-- Data to use --

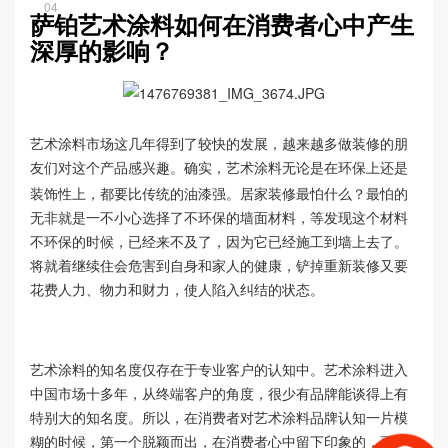
04
萨铂艺术涂料如何在消费者心中产生
深厚的影响？
艺术涂料市场这几年得到了较快的发展，越来越多做装修的朋
友们对这个产品感兴趣。确实，
无论是在环保上还是
艺术涂料
装饰性上，都要比传统的油漆强。居家装修最怕什么？最怕的
无非就是一不小心选择了不环保的墙面材料，等发现这个材料
不环保的时候，已经来不及了，因为它已经施工到墙上去了。
将就着继续住会危害到自身和家人的健康，铲掉重新装修又要
花费人力、物力和财力，使人陷入纠结的状态。
艺术涂料的知名度仅存在于专业客户的认知中。艺术涂料进入
中国市场十多年，从终端客户的角度，很少有品牌能谈得上有
特别大的知名度。所以，在消费者对艺术涂料品牌认知一片模
糊的时候，第一个脱颖而出，在消费者心中留下印象的，更容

-- Your goal --
Retype every entry exactly, but keep the pictures out of your copy.

-- Solution --
04
萨铂艺术涂料如何在消费者心中产生
深厚的影响？
艺术涂料市场这几年得到了较快的发展，越来越多做装修的朋
友们对这个产品感兴趣。确实，
无论是在环保上还是
艺术涂料
装饰性上，都要比传统的油漆强。居家装修最怕什么？最怕的
无非就是一不小心选择了不环保的墙面材料，等发现这个材料
不环保的时候，已经来不及了，因为它已经施工到墙上去了。
将就着继续住会危害到自身和家人的健康，铲掉重新装修又要
花费人力、物力和财力，使人陷入纠结的状态。
艺术涂料的知名度仅存在于专业客户的认知中。艺术涂料进入
中国市场十多年，从终端客户的角度，很少有品牌能谈得上有
特别大的知名度。所以，在消费者对艺术涂料品牌认知一片模
糊的时候，第一个脱颖而出，在消费者心中留下印象的，更容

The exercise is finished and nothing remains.